Figure 1. Effect of Cinnamomum cassia (CIN) on life span in multiple pathway mutants of C. elegans.

Age synchronized control (circles) or CIN fed (triangles) worms were seeded in liquid medium at the L1 stage. CIN treatment began 68 h after seeding (day 1 of adult life) and the fraction of animals alive was scored microscopically on the basis of movement. A. CIN significantly extends life span in wild type worms but not in B. daf-16 C. mev-1 or D. ser-1 mutants.
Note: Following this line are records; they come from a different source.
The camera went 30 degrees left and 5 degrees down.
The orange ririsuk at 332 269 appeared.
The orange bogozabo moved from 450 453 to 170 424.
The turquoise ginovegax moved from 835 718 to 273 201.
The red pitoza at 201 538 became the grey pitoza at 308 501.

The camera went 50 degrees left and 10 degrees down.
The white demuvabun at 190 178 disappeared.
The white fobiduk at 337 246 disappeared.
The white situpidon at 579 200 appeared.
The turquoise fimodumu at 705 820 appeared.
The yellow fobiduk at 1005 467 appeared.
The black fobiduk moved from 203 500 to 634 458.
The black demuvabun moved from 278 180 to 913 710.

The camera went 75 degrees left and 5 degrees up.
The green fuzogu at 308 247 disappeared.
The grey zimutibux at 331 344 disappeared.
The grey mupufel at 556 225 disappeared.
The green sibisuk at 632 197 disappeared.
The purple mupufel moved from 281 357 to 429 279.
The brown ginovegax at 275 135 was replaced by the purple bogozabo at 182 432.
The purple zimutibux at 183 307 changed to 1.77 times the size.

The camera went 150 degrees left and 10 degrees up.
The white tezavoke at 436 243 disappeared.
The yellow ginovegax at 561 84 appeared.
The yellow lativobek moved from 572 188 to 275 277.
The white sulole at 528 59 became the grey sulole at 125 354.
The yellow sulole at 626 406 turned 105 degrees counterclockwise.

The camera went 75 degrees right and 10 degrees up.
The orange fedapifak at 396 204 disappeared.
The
Survival rate was scored every day and is expressed as percentage of survival. The experiment was conducted at least three times with a minimum of 100 worms per trial. Statistical significant p<0.05, n.s. not significant.

Table 5. Life span assays in mutant C. elegans fed with SQDB and individual herbs.

3. Life Span-Extending Herbs Enhance Expression of Small Heat Shock Proteins (sHSP16) and Attenuate Intracellular Levels of H2O2 in C. elegans

To elucidate whether the above identified lifespan extending herbs regulate a specific stress response gene, we used the transgenic C. elegans (CL2070) expressing GFP as a reporter for inducible hsp-16.2 expression. Figure 2A shows representative images of hsp-16.2/GFP worms induced by a heat shock treatment for 2 hr (temperature shift from 20°C to 35°C). Upon induction by thermal stress, the GFP fluorescence is visible at the head of the worm, including the pharynx and the anterior nerve ring in the transgenic worms. The expression of hsp-16.2 induced by heat shock was significantly enhanced in CL2070 worms fed with SQDB, GS and CIN (Fig. 2B).

Figure 2. Representative epifluorescence image of transgenic C. elegans (CL2070, hsp-16- 2/GFP) fed with or without herbs followed by a heat-shock treatment for 2 hr.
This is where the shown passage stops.